◆ **Job item**
Copy the text of every entry below character for character, keeping each line break in its place.

== == ==

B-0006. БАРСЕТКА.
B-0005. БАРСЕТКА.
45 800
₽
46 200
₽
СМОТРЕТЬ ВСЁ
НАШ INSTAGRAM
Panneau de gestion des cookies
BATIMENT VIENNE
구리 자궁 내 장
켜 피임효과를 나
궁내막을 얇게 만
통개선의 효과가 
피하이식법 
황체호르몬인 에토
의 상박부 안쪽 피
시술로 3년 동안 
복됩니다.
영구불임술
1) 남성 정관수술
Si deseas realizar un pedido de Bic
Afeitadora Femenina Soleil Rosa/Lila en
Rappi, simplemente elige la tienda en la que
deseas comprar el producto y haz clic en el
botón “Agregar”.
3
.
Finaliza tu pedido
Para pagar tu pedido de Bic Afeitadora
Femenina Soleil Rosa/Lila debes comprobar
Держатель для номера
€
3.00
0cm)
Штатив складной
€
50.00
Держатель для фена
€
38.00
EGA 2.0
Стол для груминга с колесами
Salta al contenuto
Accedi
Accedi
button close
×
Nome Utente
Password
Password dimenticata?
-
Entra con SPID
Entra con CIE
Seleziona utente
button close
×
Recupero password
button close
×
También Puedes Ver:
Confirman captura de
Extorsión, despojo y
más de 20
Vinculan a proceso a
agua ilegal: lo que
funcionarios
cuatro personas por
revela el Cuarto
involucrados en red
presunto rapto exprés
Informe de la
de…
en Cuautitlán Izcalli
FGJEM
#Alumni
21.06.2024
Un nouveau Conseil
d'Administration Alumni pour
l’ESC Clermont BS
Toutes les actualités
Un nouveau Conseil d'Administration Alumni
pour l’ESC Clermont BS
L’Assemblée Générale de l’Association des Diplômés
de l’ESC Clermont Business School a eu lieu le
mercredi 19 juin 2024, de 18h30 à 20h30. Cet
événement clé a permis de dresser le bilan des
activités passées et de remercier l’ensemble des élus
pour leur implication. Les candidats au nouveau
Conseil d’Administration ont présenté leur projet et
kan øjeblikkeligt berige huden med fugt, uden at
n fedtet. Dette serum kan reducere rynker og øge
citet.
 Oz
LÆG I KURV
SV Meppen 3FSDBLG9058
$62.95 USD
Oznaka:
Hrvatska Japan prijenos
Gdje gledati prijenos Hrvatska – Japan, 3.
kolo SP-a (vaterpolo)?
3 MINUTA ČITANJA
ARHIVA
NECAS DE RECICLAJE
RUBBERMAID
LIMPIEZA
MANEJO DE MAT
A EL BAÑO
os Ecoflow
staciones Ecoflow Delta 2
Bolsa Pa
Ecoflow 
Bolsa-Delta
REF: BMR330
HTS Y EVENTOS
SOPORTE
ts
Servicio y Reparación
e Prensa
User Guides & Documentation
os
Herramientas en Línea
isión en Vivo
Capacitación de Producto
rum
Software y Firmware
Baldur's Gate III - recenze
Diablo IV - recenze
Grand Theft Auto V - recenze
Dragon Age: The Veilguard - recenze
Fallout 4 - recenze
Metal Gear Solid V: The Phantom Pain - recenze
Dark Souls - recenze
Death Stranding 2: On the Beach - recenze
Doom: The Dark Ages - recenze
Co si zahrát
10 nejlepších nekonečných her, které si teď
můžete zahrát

== == ==

◆ **Solution for this problem**
B-0006. БАРСЕТКА.
B-0005. БАРСЕТКА.
45 800
₽
46 200
₽
СМОТРЕТЬ ВСЁ
НАШ INSTAGRAM
Panneau de gestion des cookies
BATIMENT VIENNE
구리 자궁 내 장
켜 피임효과를 나
궁내막을 얇게 만
통개선의 효과가 
피하이식법 
황체호르몬인 에토
의 상박부 안쪽 피
시술로 3년 동안 
복됩니다.
영구불임술
1) 남성 정관수술
Si deseas realizar un pedido de Bic
Afeitadora Femenina Soleil Rosa/Lila en
Rappi, simplemente elige la tienda en la que
deseas comprar el producto y haz clic en el
botón “Agregar”.
3
.
Finaliza tu pedido
Para pagar tu pedido de Bic Afeitadora
Femenina Soleil Rosa/Lila debes comprobar
Держатель для номера
€
3.00
0cm)
Штатив складной
€
50.00
Держатель для фена
€
38.00
EGA 2.0
Стол для груминга с колесами
Salta al contenuto
Accedi
Accedi
button close
×
Nome Utente
Password
Password dimenticata?
-
Entra con SPID
Entra con CIE
Seleziona utente
button close
×
Recupero password
button close
×
También Puedes Ver:
Confirman captura de
Extorsión, despojo y
más de 20
Vinculan a proceso a
agua ilegal: lo que
funcionarios
cuatro personas por
revela el Cuarto
involucrados en red
presunto rapto exprés
Informe de la
de…
en Cuautitlán Izcalli
FGJEM
#Alumni
21.06.2024
Un nouveau Conseil
d'Administration Alumni pour
l’ESC Clermont BS
Toutes les actualités
Un nouveau Conseil d'Administration Alumni
pour l’ESC Clermont BS
L’Assemblée Générale de l’Association des Diplômés
de l’ESC Clermont Business School a eu lieu le
mercredi 19 juin 2024, de 18h30 à 20h30. Cet
événement clé a permis de dresser le bilan des
activités passées et de remercier l’ensemble des élus
pour leur implication. Les candidats au nouveau
Conseil d’Administration ont présenté leur projet et
kan øjeblikkeligt berige huden med fugt, uden at
n fedtet. Dette serum kan reducere rynker og øge
citet.
 Oz
LÆG I KURV
SV Meppen 3FSDBLG9058
$62.95 USD
Oznaka:
Hrvatska Japan prijenos
Gdje gledati prijenos Hrvatska – Japan, 3.
kolo SP-a (vaterpolo)?
3 MINUTA ČITANJA
ARHIVA
NECAS DE RECICLAJE
RUBBERMAID
LIMPIEZA
MANEJO DE MAT
A EL BAÑO
os Ecoflow
staciones Ecoflow Delta 2
Bolsa Pa
Ecoflow 
Bolsa-Delta
REF: BMR330
HTS Y EVENTOS
SOPORTE
ts
Servicio y Reparación
e Prensa
User Guides & Documentation
os
Herramientas en Línea
isión en Vivo
Capacitación de Producto
rum
Software y Firmware
Baldur's Gate III - recenze
Diablo IV - recenze
Grand Theft Auto V - recenze
Dragon Age: The Veilguard - recenze
Fallout 4 - recenze
Metal Gear Solid V: The Phantom Pain - recenze
Dark Souls - recenze
Death Stranding 2: On the Beach - recenze
Doom: The Dark Ages - recenze
Co si zahrát
10 nejlepších nekonečných her, které si teď
můžete zahrát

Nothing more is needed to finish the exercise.